### QUOTED PASSAGE
##############################
There are things we see every week in football which are a complete fiction – foul throws are never punished, half-time entertainment is never entertaining and mid-table safety is never safe. 

Mid-table is portrayed as a gravity defying bubble. Looked through the prism of the relegation zone, it’s nirvana, from the play-offs, it’s an eternal damnation, when you get there, it’s neither. 

The perception is that if you’re mid-table, the prospect of achieving anything meaningful is remote to non-existent. When I’ve spoken to friends about Oxford’s prospects this season, they’ve shrugged their shoulders and told me we’ll be fine because we’re ‘safe’. 

We haven’t been a team that’s strived for mid-table for years, but I can’t remember a time when we’ve been in that range and not had either a nagging fear of going down or a growling frustration that we should be achieving more. Mid-table isn’t a safe haven, it’s a transitory phase.

This season I’ve tried to adopt two mindsets – the first is that from day one we’ve been in a relegation fight. The second is to look at the table like an outsider would. When we were nine points clear of relegation and neutrals shrugged their shoulders at our fears, I tried to adopt that same perspective.

But do I know too much or the neutrals too little? They won’t consider our struggles with goals or our difficult run-in. Equally, they don’t fret over our lack of options at left-back or strength up front, they objectively look at the table and assess our prospects based on what typically happens in similar situations.

After Norwich and Coventry, it felt like a wedge had been placed in our slide. Hull felt like an opportunity to capitalise and steer our supertanker into calmer waters.

We’ve got used to midweek Championship football on Sky; gone is the romance of ‘games under the lights’; in its place a sense of underwhelm, financial shortcutting and contractual obligation.
##############################
### EXTRACTED RECORDS
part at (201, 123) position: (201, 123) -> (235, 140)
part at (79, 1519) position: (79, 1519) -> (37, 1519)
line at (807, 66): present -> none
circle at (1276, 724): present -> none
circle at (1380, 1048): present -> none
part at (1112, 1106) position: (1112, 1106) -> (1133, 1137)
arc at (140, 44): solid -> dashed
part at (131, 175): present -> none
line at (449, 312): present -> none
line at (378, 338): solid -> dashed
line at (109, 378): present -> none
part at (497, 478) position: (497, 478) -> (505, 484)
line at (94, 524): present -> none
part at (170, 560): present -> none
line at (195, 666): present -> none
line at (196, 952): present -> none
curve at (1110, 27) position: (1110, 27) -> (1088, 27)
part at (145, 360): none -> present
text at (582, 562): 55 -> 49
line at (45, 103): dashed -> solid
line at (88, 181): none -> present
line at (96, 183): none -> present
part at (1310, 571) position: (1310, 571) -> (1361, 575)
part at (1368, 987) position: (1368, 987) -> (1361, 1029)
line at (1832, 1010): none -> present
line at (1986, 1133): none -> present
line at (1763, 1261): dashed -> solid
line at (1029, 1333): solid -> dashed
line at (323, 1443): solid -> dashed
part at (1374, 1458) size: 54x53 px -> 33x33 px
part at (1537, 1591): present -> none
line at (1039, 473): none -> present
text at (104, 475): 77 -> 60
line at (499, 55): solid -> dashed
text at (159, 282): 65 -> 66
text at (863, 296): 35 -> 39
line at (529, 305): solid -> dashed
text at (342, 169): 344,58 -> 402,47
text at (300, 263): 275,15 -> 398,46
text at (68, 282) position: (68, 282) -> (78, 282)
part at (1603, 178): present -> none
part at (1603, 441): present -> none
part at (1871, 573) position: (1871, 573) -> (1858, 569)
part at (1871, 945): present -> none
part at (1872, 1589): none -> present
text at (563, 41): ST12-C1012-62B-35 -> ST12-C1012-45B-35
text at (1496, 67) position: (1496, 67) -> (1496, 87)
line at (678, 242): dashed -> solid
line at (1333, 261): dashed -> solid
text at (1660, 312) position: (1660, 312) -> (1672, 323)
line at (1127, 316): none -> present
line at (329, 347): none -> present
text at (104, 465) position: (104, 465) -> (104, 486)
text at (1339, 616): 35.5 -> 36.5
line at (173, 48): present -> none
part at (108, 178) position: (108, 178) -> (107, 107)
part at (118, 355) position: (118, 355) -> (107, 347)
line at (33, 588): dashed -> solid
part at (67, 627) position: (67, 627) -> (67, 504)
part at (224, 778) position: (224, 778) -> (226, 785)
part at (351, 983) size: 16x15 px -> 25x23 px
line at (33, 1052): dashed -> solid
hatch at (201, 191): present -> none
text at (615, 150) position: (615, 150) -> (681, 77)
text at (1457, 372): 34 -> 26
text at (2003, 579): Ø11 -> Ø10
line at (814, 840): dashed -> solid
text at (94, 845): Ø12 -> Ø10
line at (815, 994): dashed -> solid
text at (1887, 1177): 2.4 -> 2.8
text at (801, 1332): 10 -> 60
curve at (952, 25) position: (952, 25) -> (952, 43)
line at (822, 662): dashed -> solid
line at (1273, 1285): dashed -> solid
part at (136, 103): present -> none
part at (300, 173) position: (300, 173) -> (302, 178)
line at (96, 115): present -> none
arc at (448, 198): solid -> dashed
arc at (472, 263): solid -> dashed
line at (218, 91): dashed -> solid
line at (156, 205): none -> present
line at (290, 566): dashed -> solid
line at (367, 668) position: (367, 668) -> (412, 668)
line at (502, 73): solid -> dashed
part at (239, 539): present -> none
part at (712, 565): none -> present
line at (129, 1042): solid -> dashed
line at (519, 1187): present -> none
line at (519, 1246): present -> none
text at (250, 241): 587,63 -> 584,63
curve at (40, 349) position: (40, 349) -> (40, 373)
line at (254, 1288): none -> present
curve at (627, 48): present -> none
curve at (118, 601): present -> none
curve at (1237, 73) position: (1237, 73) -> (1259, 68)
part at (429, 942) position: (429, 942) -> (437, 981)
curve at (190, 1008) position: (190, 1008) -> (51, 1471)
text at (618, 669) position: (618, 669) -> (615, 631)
##############################
### ACTIONS TO TAKE
1) Answer from the football piece about mid-table:
(a) What do the writer's friends say when asked about Oxford's prospects this season?
(b) Which two mindsets has the writer tried to adopt this season?
(c) After which two matches did it feel like a wedge had been placed in the slide?
2) Write the next part of the football piece about mid-table, picking up after its final paragraph.

### IN RESPONSE
1)
(a) They shrug their shoulders and say Oxford will be fine because they're "safe."
(b) The first is to treat the season as a relegation fight from day one. The second is to look at the table the way an outsider would.
(c) Norwich and Coventry.

2)
There was, at least, the familiarity of Robyn Cowen in the commentary box. We’ve had an Oxford fan, Simon Watts, on the microphone previously, but Cowen is distinctive as the voice of Women’s football in this country. It doesn’t take much to discover she’s also an Oxford fan. With her neutrality on trial, I half expected her to theatrically stumble over her pronunciation of Hidde Ter Avest just to prove her impartiality. But, her BBC schooling runs deep, so a sense of balance was maintained throughout. 

Not that she was under any pressure, she must have been aware that for many viewers she was ‘Robyn off the Dub’ but unlike when she’s on England duty, there’s no pressure to reflect the cultural zeitgeist. She was never likely to need the masterful poetry of “Dream makers. Record breakers. Game changers” for this one but maybe she had “Perennially goalless, creatively listless, offensively clueless” taped to her commentary booth just in case.

The first half wrote its own story, Hull had the better possession, we had the better chances. Our evolution into a set-piece monolith makes sense, but pragmatism is draining. When Elliott Moore headed narrowly wide, Cowen and her co-commentator Andy Walker seemed so consumed by ennui the chance was like two neighbours discussing the mildly diverting novelty of seeing a parrot fly over their house. 

Gary Rowett said after Norwich that his switch to a back-three had been driven by a need to do something different. He’s right, famously, doing the same thing and expecting different results is a sign of madness. For Hull, he switched back to a back-four and brought in Ruben Rodrigues, Stan Mills and Matt Phillips . We even adopted a daring white shirts and shorts with yellow socks combo.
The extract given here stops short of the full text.